Data shown:
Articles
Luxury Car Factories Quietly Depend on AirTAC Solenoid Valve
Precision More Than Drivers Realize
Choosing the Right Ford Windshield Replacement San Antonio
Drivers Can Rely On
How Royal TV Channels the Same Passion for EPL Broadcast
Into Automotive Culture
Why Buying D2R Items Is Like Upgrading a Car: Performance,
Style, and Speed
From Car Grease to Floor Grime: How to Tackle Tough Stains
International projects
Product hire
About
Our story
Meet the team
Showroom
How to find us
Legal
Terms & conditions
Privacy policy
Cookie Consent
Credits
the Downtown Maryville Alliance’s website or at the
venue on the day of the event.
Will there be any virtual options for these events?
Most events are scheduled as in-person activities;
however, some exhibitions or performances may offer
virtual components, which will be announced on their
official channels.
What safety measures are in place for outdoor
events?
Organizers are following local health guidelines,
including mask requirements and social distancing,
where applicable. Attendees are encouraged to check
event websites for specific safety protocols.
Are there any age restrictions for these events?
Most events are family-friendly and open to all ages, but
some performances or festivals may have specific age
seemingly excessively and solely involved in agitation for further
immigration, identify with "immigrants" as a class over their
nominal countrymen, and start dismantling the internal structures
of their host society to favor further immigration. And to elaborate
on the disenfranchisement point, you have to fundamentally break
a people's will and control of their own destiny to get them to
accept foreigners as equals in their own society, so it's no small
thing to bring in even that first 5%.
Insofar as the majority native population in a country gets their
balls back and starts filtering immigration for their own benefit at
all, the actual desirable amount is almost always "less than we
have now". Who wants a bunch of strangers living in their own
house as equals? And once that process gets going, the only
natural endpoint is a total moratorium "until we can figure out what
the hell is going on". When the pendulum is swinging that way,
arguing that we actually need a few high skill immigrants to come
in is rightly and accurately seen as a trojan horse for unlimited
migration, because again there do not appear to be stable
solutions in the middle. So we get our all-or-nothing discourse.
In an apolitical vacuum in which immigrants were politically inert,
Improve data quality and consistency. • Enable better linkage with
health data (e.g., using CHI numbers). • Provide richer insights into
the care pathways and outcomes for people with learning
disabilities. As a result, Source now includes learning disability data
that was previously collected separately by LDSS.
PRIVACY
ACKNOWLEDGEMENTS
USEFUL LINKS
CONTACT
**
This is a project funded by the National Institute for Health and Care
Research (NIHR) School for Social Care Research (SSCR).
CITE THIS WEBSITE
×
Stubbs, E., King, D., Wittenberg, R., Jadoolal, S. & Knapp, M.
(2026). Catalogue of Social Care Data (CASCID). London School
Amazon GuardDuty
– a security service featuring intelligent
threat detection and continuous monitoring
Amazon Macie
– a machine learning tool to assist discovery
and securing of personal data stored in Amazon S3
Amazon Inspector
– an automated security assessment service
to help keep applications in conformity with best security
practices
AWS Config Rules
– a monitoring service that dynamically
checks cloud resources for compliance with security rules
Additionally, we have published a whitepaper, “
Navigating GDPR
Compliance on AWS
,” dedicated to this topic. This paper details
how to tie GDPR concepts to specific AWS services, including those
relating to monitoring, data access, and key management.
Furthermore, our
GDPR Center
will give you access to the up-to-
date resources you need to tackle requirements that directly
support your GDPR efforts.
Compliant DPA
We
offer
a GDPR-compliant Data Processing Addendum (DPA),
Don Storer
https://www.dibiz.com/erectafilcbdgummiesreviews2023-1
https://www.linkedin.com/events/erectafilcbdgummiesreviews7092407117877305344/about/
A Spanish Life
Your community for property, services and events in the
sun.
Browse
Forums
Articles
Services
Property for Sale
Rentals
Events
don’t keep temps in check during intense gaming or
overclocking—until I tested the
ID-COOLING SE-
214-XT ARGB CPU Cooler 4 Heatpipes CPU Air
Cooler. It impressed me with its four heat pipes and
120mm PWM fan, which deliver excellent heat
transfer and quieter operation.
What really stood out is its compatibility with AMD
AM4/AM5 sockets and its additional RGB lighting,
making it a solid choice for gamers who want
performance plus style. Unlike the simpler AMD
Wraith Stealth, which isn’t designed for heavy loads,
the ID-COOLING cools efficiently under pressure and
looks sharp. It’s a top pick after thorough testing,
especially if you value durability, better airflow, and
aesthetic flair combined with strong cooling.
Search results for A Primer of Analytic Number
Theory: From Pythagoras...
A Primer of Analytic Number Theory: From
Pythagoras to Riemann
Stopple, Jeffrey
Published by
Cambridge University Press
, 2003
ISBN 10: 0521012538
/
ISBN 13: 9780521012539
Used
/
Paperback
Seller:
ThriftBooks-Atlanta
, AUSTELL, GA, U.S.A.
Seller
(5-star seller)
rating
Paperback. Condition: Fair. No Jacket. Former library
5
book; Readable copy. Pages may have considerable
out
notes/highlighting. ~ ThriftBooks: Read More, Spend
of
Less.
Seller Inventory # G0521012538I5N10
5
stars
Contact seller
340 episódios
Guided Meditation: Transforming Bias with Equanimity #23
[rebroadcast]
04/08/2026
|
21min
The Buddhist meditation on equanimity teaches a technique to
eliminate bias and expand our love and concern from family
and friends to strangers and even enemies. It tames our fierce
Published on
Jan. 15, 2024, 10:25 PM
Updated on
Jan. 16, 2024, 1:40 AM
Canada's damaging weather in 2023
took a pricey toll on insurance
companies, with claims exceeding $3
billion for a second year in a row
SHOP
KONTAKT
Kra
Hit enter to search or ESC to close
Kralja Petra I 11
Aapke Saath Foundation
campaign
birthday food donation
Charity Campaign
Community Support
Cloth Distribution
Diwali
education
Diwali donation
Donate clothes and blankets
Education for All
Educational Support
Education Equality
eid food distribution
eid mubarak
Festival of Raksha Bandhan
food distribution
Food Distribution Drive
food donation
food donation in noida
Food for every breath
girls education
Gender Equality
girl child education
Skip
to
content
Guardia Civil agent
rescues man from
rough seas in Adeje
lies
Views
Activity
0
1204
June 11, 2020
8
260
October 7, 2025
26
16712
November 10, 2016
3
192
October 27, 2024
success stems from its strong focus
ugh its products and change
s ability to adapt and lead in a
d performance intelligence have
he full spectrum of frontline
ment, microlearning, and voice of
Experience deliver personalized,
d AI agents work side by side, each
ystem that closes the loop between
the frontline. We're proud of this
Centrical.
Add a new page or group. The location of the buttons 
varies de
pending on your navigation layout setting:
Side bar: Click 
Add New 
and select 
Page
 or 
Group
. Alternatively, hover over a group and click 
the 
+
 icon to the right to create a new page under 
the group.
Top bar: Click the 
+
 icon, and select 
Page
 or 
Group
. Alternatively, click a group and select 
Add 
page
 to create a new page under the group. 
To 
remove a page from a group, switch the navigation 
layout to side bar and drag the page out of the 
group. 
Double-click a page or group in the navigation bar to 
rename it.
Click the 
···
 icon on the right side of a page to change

Brief:
Among the entries above, the lines between the ones containing "the hell is" and "disabilities. As a", inclusive, are to be transcribed exactly. No other line is to be given.

Your solution:
the hell is going on". When the pendulum is swinging that way,
arguing that we actually need a few high skill immigrants to come
in is rightly and accurately seen as a trojan horse for unlimited
migration, because again there do not appear to be stable
solutions in the middle. So we get our all-or-nothing discourse.
In an apolitical vacuum in which immigrants were politically inert,
Improve data quality and consistency. • Enable better linkage with
health data (e.g., using CHI numbers). • Provide richer insights into
the care pathways and outcomes for people with learning
disabilities. As a result, Source now includes learning disability data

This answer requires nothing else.